■ TRECHO:
____________________
No último 15 de novembro aconteceu a terceira edição do Festival de Artes de Imbariê (FAIM), em Duque de Caxias, na Baixada Fluminense. O FAIM é um festival para exposição de arte—fotografia, cinema, música, artesanato—e tudo que a periferia é capaz de produzir.
Numa sexta chuvosa, o clima ameno deu espaço para a boa energia de quem ia a Imbariê prestigiar aqueles que vivem no bairro, fazendo arte para (sobre)viver. Quem chegava já dava de cara com uma criançada brincando no pula-pula, já ouvia o som do Kalebe Nascimento, do Filipe Lobo, do João Azevedo, do Luís Fernando e do grupo Barracão.
Na entrada, era impossível não parar para prestigiar a produção dos artesãos que expunham seus trabalhos. No salão interno, obras de vários fotógrafos e artistas plásticos da região davam o tom daquele dia: a sexta em Imbariê era um dia para celebrar a vida e contemplar a beleza dos olhares.
O olhar do fotógrafo Victor Vieira, por exemplo, faz em sua obra o resgate do povo negro e sua conexão com a história da região. Ele diz que o caminho do ouro, nome dado a uma trilha de pedras entre Magé e Petrópolis construída por escravos no século XVIII, pode ser encontrado também no próprio rosto das pessoas, no reluzir deles. Suas fotos têm um tom dourado por esse motivo.
____________________
■ DADOS FORNECIDOS:

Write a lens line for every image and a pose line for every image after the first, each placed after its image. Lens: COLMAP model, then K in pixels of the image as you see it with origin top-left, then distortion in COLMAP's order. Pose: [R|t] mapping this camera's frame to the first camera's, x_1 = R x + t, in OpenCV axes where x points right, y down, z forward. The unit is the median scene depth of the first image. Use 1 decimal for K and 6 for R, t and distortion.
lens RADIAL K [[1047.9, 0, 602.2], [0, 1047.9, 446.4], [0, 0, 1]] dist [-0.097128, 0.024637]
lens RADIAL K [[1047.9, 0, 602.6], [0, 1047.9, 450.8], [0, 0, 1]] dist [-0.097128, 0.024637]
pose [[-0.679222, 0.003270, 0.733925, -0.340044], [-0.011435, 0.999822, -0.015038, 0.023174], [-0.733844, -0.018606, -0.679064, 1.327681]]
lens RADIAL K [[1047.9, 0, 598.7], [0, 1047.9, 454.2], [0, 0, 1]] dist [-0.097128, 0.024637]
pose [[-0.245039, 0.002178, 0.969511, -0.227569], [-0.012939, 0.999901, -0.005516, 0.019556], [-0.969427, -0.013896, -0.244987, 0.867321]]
____________________
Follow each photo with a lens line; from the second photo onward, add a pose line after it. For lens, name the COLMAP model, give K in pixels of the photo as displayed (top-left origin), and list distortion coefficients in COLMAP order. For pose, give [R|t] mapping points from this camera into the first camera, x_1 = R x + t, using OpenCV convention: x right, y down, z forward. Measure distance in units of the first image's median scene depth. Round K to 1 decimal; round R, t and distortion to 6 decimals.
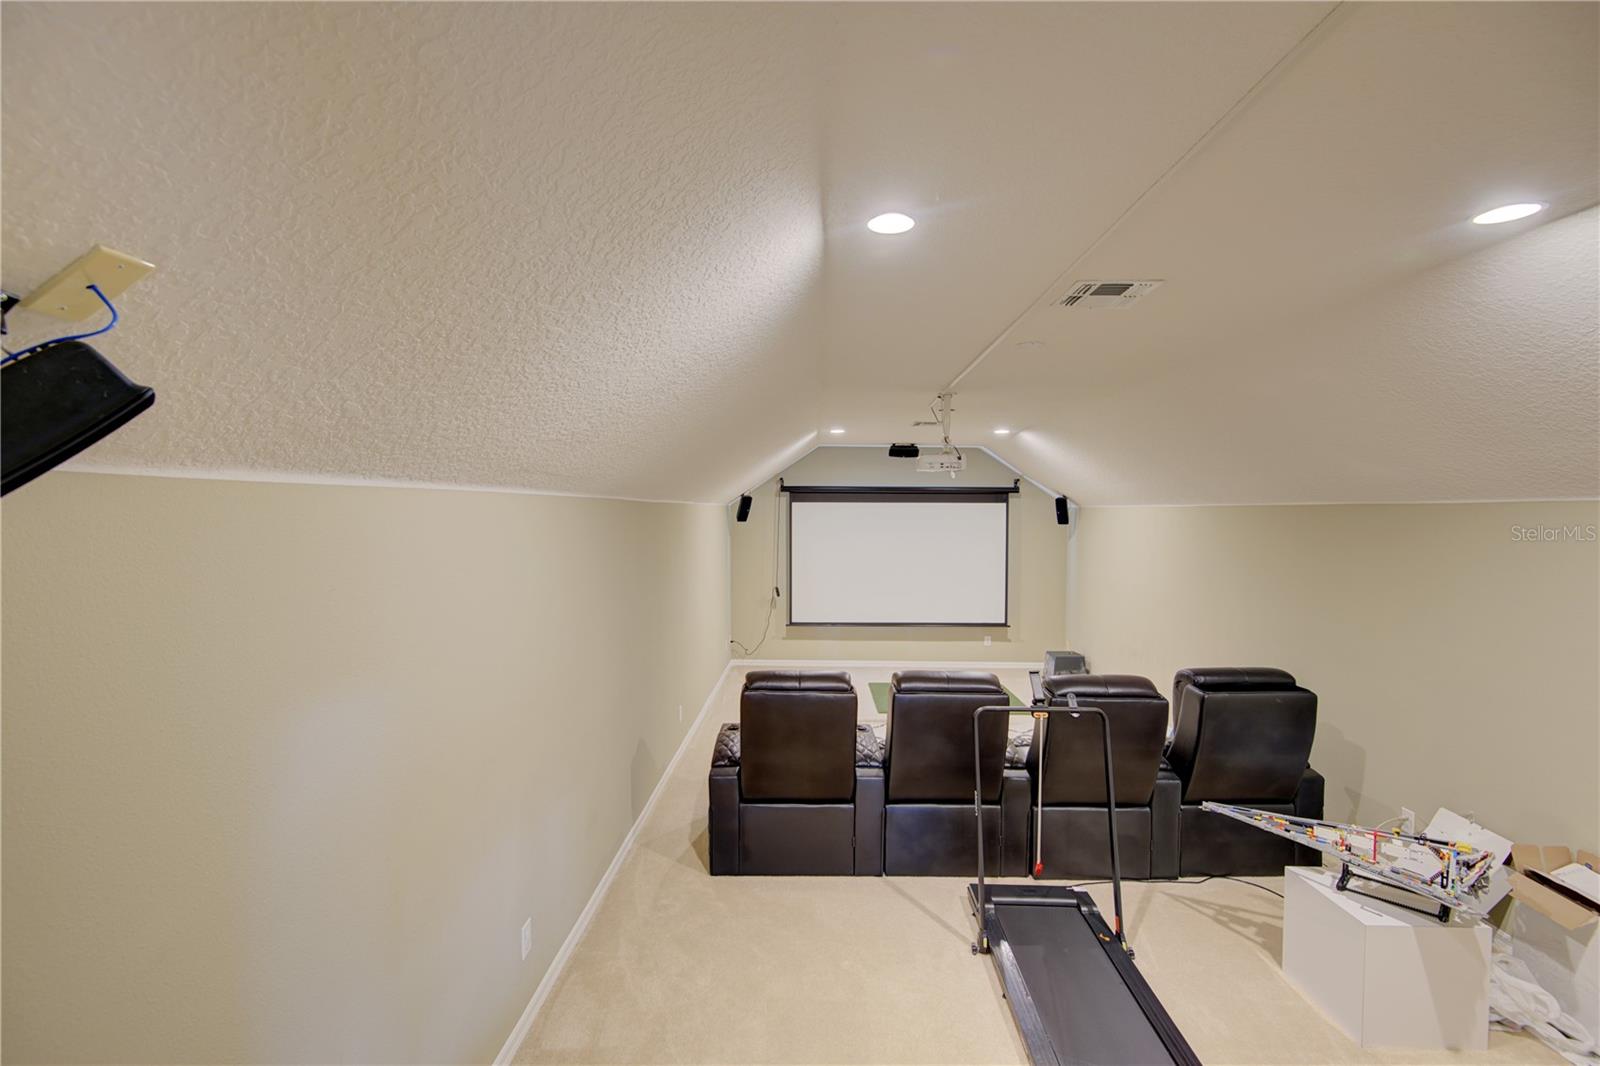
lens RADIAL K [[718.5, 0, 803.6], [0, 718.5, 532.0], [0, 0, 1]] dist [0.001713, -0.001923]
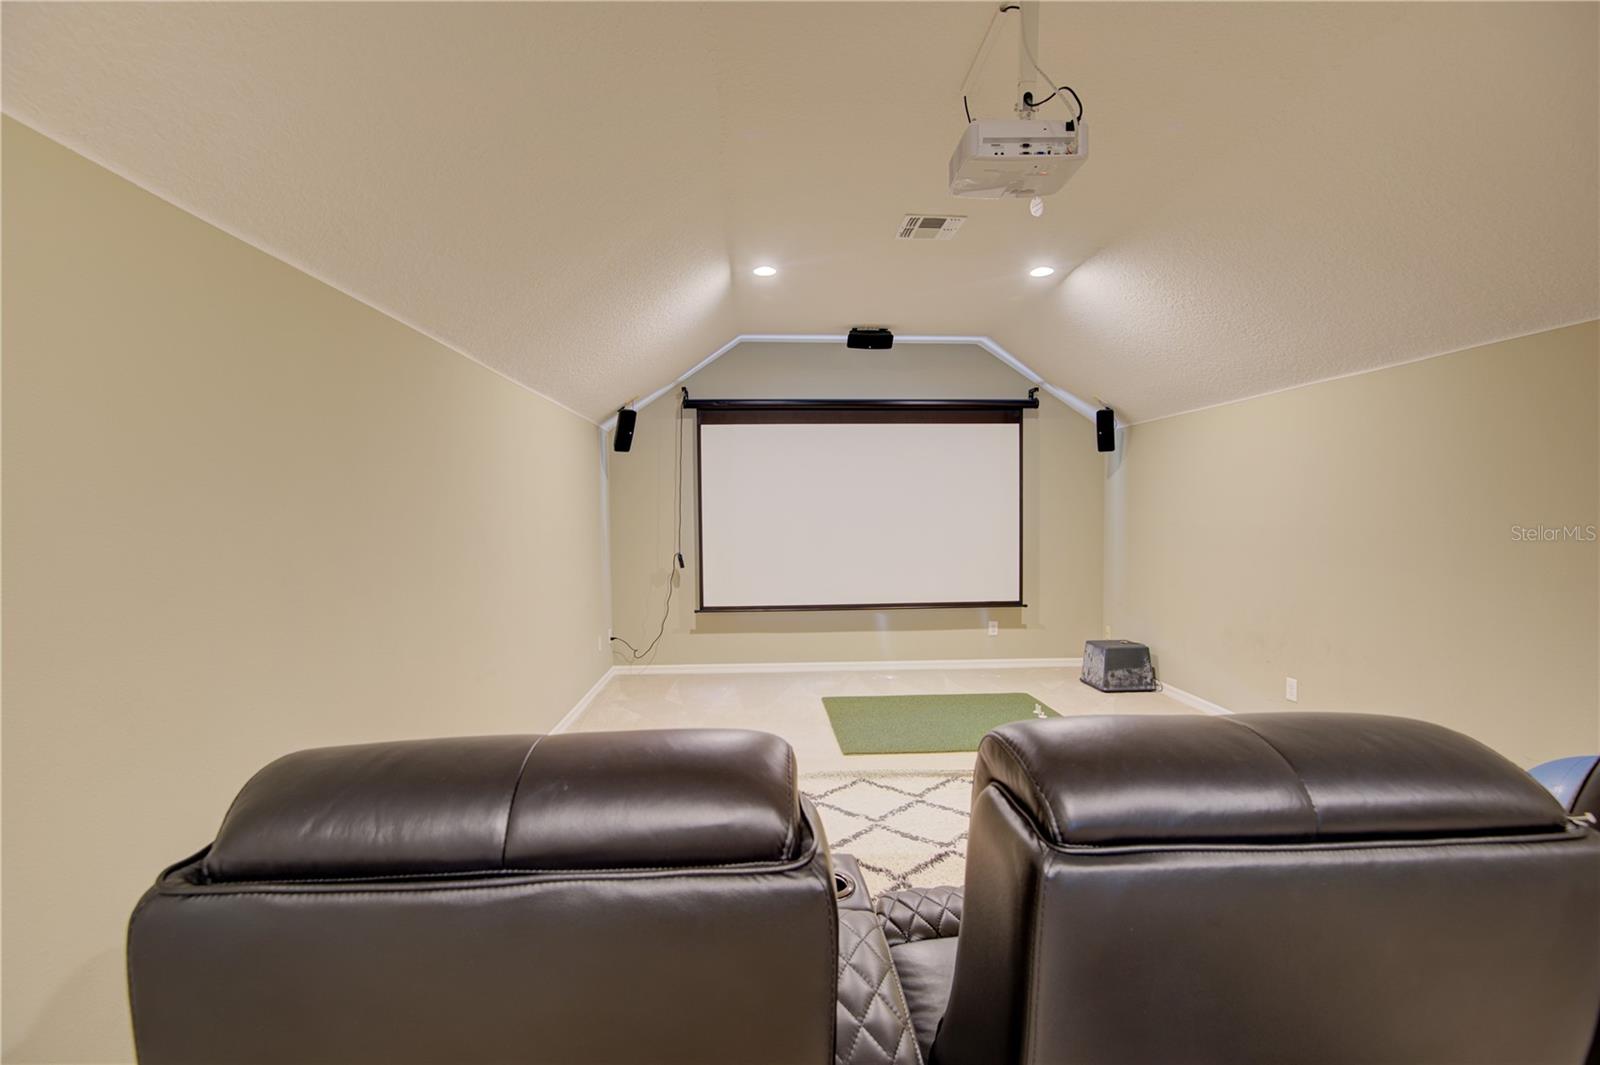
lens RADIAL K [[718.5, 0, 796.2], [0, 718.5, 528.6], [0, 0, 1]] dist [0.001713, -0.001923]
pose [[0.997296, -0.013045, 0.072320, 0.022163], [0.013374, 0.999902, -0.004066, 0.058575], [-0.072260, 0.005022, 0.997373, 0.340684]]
____________________
■ INSTRUÇÕES DA TAREFA:
Poderia reproduzir na íntegra, sem alterar nada, o trecho sobre o Festival de Artes de Imbariê?

■ RESPOSTA À TAREFA:
No último 15 de novembro aconteceu a terceira edição do Festival de Artes de Imbariê (FAIM), em Duque de Caxias, na Baixada Fluminense. O FAIM é um festival para exposição de arte—fotografia, cinema, música, artesanato—e tudo que a periferia é capaz de produzir.
Numa sexta chuvosa, o clima ameno deu espaço para a boa energia de quem ia a Imbariê prestigiar aqueles que vivem no bairro, fazendo arte para (sobre)viver. Quem chegava já dava de cara com uma criançada brincando no pula-pula, já ouvia o som do Kalebe Nascimento, do Filipe Lobo, do João Azevedo, do Luís Fernando e do grupo Barracão.
Na entrada, era impossível não parar para prestigiar a produção dos artesãos que expunham seus trabalhos. No salão interno, obras de vários fotógrafos e artistas plásticos da região davam o tom daquele dia: a sexta em Imbariê era um dia para celebrar a vida e contemplar a beleza dos olhares.
O olhar do fotógrafo Victor Vieira, por exemplo, faz em sua obra o resgate do povo negro e sua conexão com a história da região. Ele diz que o caminho do ouro, nome dado a uma trilha de pedras entre Magé e Petrópolis construída por escravos no século XVIII, pode ser encontrado também no próprio rosto das pessoas, no reluzir deles. Suas fotos têm um tom dourado por esse motivo.